Last week, the New York Times alerted readers to the possibility of computers grading college-level student essays. As with any news featuring the use of ‘artificial intelligence’ to replace humans, reactions to this announcement feature the usual skewed mix of techno-boosterism, assertions of human uniqueness, and fears of deskilling and job loss.
First, a sample of the boosterism:
Anant Agarwal, an electrical engineer who is president of EdX, predicted that the instant-grading software would be a useful pedagogical tool, enabling students to take tests and write essays over and over and improve the quality of their answers. He said the technology would offer distinct advantages over the traditional classroom system, where students often wait days or weeks for grades.
“There is a huge value in learning with instant feedback,” Dr. Agarwal said. “Students are telling us they learn much better with instant feedback.”
Then, the assertions of human uniqueness.
From the Professionals Against Machine Scoring of Student Essays in High-Stakes Assessment:
Let’s face the realities of automatic essay scoring. Computers cannot ‘read.’ They cannot measure the essentials of effective written communication: accuracy, reasoning, adequacy of evidence, good sense, ethical stance, convincing argument, meaningful organization, clarity, and veracity, among others.
From Professor Alison Frank Johnson at Harvard University (Letters Section):
Only a human grader can recognize irony, can appreciate a beautiful turn of phrase, can smile with unanticipated pleasure at the poetic when only the accurate was required.
From Professor Cathy Bernard of the New York Institute of Technology (Letters again), resisting the submit, get feedback, revise, resubmit model (which to my mind, sounds a great deal like a standard iterative writing process):
Writing is thinking, and revision is a slow process, unpredictable and exploratory. A piece of writing, like a cake taken from the oven, needs some time to cool before the revision process can even begin.

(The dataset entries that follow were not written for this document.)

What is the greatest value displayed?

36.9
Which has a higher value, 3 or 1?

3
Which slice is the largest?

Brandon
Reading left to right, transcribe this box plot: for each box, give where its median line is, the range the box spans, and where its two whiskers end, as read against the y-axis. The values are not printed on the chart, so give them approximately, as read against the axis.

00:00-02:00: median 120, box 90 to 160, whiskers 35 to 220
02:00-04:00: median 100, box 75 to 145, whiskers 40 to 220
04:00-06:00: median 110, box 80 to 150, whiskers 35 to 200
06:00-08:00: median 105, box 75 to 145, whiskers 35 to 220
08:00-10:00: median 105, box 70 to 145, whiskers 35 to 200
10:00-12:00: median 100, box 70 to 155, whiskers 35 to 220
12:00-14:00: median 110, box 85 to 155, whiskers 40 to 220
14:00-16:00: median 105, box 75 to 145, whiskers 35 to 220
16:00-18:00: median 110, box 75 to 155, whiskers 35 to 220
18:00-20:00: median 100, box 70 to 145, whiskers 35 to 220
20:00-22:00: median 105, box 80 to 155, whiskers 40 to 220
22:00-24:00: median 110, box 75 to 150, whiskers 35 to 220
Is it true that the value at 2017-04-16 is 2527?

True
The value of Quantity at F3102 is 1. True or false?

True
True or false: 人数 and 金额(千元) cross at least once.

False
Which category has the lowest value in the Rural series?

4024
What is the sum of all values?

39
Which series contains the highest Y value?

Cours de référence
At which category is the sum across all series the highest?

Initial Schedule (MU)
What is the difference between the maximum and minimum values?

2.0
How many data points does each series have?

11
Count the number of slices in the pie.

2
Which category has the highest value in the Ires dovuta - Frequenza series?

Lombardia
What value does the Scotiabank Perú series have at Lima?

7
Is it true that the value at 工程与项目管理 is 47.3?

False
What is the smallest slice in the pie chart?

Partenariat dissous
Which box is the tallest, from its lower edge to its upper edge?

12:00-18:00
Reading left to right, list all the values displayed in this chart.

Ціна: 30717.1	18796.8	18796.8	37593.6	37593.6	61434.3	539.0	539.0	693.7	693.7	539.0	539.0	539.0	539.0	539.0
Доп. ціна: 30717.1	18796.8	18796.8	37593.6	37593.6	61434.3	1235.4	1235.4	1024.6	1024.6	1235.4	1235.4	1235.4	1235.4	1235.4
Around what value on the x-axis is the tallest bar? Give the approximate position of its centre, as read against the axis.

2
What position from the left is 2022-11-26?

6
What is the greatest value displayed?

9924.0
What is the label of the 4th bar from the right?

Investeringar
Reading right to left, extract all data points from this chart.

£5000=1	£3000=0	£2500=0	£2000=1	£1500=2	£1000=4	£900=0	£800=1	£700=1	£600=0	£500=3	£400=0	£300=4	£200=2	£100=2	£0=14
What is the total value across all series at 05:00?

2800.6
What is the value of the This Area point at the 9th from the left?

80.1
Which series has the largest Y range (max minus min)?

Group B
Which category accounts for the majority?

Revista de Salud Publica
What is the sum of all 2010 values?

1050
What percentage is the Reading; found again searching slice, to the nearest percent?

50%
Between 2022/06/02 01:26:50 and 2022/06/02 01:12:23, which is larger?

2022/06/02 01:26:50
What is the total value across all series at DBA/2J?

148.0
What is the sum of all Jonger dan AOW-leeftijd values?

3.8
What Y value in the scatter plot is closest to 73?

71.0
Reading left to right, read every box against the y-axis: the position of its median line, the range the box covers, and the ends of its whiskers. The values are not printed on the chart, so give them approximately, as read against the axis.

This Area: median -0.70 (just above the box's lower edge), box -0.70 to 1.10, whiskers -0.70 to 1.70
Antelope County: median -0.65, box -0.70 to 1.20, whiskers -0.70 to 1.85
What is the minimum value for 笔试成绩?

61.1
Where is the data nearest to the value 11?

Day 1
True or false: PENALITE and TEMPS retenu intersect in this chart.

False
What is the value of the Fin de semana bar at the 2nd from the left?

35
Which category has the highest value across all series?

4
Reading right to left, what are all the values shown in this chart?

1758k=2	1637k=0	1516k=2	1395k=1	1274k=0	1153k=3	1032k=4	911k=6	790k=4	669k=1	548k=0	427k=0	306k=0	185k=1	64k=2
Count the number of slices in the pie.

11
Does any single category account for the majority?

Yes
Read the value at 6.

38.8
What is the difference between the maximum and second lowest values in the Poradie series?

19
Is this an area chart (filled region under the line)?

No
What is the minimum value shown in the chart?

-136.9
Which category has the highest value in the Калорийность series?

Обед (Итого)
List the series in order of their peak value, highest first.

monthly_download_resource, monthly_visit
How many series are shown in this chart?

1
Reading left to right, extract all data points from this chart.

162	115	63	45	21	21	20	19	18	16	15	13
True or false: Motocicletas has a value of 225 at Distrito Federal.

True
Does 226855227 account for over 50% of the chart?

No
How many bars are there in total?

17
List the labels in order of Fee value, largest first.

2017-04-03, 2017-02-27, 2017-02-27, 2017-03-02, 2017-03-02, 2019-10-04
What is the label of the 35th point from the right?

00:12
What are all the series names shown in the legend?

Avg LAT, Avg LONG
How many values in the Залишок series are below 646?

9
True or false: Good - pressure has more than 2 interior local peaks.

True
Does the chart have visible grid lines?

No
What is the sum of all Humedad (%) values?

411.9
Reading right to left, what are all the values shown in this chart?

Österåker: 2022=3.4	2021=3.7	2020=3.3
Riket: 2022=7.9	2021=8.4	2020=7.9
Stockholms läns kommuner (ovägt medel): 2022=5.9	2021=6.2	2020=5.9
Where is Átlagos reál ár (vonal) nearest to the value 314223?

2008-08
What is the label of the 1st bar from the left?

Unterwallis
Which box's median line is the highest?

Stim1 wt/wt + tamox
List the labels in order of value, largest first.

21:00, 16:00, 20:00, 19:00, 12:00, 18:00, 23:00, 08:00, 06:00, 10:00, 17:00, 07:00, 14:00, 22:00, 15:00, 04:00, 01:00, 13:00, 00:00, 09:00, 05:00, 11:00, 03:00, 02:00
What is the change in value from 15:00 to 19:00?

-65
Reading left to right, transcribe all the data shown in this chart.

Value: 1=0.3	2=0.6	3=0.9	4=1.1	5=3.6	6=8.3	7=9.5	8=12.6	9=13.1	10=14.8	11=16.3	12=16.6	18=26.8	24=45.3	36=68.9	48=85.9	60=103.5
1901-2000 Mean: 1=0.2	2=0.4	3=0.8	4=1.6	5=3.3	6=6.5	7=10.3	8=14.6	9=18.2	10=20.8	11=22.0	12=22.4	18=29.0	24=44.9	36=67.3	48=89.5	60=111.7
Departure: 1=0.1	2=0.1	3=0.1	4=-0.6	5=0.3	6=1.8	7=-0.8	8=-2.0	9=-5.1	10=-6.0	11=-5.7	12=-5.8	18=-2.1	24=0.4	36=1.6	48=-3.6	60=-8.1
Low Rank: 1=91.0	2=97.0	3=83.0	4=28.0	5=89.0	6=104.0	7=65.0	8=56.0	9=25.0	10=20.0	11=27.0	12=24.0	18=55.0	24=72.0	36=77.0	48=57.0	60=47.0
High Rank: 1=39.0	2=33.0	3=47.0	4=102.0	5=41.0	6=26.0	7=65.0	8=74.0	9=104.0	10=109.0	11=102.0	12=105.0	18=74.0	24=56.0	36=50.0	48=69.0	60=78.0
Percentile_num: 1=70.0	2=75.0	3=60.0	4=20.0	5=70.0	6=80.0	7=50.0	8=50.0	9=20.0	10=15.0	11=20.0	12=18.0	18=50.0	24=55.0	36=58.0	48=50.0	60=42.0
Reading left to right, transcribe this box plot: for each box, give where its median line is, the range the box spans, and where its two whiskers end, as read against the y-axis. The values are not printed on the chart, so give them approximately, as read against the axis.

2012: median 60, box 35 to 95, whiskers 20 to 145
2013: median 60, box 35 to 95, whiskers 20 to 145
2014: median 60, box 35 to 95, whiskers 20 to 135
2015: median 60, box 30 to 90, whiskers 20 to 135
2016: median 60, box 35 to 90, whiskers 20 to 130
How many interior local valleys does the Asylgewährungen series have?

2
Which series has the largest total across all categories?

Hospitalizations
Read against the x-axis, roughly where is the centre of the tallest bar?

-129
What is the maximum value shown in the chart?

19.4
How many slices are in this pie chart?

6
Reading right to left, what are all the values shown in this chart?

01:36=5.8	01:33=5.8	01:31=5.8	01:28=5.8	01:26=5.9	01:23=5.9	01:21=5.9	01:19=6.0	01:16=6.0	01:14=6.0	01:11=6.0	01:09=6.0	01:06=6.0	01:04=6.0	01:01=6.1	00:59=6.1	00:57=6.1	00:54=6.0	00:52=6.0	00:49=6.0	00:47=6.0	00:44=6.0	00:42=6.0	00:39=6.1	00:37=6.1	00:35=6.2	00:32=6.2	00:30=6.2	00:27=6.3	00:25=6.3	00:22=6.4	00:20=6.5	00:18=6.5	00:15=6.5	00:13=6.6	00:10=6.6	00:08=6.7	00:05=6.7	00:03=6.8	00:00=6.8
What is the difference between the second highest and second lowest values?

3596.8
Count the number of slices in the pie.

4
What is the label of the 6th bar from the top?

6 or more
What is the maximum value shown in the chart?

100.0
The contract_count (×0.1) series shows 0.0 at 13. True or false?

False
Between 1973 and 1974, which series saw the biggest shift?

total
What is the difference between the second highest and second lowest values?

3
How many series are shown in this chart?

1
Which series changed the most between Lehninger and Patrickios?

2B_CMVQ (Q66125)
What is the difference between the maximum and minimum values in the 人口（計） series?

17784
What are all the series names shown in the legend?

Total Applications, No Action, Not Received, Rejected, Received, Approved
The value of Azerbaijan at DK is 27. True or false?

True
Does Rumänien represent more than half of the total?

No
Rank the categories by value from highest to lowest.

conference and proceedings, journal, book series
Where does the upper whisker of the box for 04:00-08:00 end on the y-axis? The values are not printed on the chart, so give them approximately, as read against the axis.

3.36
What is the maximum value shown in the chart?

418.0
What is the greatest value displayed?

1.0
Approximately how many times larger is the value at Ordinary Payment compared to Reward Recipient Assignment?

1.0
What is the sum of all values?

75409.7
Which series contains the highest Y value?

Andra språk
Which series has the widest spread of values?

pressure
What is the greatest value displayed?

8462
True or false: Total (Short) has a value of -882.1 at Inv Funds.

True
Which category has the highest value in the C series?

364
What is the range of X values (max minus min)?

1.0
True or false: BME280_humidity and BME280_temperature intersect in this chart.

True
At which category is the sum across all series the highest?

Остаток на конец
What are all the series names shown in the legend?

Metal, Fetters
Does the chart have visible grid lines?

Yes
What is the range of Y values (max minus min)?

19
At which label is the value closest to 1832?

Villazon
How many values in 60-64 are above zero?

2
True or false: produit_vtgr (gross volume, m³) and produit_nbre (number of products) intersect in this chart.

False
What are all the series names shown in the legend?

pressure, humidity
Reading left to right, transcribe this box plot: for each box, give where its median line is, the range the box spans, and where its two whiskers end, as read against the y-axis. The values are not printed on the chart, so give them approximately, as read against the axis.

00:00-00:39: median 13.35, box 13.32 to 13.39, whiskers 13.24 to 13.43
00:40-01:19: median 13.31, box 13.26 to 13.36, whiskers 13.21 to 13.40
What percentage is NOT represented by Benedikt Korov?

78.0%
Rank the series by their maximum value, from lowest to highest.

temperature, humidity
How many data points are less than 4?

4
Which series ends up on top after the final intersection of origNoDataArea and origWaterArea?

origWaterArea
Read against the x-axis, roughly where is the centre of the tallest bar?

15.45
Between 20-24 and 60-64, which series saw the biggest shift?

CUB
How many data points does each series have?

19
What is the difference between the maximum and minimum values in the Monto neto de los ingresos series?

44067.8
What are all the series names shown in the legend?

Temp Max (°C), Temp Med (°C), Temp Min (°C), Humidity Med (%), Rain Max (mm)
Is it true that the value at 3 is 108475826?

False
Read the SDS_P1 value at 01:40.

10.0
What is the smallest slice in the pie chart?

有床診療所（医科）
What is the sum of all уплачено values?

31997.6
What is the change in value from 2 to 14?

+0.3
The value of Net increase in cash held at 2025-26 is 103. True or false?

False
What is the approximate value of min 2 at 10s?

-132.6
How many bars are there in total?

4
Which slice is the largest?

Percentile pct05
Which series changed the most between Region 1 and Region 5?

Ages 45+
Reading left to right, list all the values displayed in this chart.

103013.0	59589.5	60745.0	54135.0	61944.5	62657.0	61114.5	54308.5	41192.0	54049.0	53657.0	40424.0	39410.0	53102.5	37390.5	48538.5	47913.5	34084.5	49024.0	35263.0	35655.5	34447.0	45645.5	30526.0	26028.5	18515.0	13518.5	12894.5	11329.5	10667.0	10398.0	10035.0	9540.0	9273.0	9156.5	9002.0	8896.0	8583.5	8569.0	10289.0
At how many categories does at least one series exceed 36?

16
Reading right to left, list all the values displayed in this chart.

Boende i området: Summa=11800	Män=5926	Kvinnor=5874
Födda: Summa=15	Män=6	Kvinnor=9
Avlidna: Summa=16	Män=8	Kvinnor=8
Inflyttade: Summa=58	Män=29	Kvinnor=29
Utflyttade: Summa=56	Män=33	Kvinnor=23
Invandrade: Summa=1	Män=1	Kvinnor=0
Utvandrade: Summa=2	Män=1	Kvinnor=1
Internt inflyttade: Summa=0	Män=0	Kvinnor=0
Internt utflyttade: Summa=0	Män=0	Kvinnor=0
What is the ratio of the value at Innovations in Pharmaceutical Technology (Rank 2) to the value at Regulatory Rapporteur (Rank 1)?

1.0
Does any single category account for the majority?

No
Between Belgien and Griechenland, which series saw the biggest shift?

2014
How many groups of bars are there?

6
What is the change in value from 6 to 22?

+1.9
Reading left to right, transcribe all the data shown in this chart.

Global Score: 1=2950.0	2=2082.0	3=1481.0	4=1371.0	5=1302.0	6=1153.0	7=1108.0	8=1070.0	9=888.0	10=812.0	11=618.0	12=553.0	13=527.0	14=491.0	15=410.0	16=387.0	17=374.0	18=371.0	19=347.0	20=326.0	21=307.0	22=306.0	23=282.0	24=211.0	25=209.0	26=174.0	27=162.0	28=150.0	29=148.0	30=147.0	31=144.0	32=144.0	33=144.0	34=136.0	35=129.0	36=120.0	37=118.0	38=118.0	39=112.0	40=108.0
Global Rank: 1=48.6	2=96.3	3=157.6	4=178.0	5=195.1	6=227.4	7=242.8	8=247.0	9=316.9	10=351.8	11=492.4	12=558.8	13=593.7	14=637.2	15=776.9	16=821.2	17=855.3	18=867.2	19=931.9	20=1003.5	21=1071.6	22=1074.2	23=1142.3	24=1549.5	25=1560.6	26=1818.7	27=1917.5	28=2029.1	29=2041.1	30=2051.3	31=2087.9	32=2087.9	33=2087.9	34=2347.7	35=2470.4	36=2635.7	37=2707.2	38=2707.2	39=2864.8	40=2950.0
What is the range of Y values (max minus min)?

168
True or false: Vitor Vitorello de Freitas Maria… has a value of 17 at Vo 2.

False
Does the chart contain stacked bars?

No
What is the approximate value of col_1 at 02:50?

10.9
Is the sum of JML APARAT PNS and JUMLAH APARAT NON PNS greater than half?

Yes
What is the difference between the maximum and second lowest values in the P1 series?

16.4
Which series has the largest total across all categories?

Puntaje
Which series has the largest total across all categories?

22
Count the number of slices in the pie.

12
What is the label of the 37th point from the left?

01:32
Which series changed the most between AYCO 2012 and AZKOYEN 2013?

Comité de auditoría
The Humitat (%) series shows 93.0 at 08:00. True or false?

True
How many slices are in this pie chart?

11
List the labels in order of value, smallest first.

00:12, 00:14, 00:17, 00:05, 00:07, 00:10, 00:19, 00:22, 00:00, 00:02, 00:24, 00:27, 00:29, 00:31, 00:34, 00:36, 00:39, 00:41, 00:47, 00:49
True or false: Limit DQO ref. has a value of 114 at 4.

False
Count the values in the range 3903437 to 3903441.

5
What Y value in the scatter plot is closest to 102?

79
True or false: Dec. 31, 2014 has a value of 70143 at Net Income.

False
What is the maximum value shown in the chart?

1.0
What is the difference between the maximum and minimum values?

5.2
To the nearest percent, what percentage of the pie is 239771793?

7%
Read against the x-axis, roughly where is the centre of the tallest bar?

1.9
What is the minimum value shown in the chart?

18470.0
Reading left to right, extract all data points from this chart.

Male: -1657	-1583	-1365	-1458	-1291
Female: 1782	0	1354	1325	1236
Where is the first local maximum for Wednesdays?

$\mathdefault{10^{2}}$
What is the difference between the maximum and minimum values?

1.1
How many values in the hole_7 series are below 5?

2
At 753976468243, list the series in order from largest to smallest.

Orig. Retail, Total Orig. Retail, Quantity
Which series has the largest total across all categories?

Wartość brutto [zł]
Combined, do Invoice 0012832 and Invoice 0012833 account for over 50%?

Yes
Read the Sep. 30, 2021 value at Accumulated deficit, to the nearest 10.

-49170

Finally, on Twitter, there was ample commentary to the effect that the ‘other tasks’ in ‘freeing professors for other tasks’ would merely be the the revision of resumes as professors looked for work elsewhere, outside the academy, their jobs taken over by the latest technological marvel promoted by the Borg-like combination of corporate rent seekers eager to enter the academic market, and university administrators eager to let them in. Fair enough.
Still, I wonder if matters are quite so straightforward.
First, the assertions of human uniqueness in the domain of reading and writing leave me cold. They do not take into account the possibility that greater exposure to human examples of writing, especially essays graded by human professors–better learning data–will significantly improve the quality of these automated graders, which rely on statistical machine learning techniques. (I’m note sure what ‘realities’ the PAMSSEHSA want us to face; computers can read; you can verify this the next time you enter your name in an online form. As for the lacunae they point out, I fail to see an argument that these are not achievable in principle.)
Second, I note that both Professors Johnson and Bernard are writing from private institutions where, I presume, professors often have teaching assistants to help them with grading. From my vantage position at a severely underfunded public university, I admit to wanting help with grading student assignments. I would be able to assign more assignments–especially in upper-tier core classes–if I could rely on some assistance with grading. In general, as with the discourse surrounding online education, the same fallacy is committed here: comparing the worst of A with the best of B. The original New York Times article features the obligatory story of ‘stupid computers’ fooled by human trickery, and the letter writers wax lyrical about the magic of professors grading student writing. But what about tired, overworked professors who can only provide cursory feedback? Would their students do better with computer grading? Would every human professor always do better than an automated grader?
Thanks for the interesting – and balanced – post!
On my most recent post I ranted about the weird ‘algorithms’ HR uses in the selection of candidates. But you are right: Software and computers do not seem to be the core problem – semi-automated keyword matching done by clueless HR persons or rash grading of overworked professors is as disturbing already.
I guess the core issue really is that there is not enough time or there are not enough ‘human resources’ to do these tasks (or there is not enough money to pay reasonably qualified people) – and we try to solve this issue by throwing technology at it.
They can’t possibly be serious? Surely automated grading will result in nothing more than automated students and thinkers.
Surely humans and computers will be able to co-exist in the professional world without the fear of a Terminator-like crisis?
It is clear that software like this will help teachers with a growing problem: deal with the assignments of hundreds of students. Especially when college enrollment is on a constant rise. Indeed, this gives teachers more time on their hands…not to start fixing up their resumes, but hopefully, to increase their mastery in their disciplines. Surely this would make for a brighter and perhaps much more competitive and innovative gang of teachers, professors, and doctorates?
But alas, I wonder if Brooklyn College could taste the potential rewards of such a venture.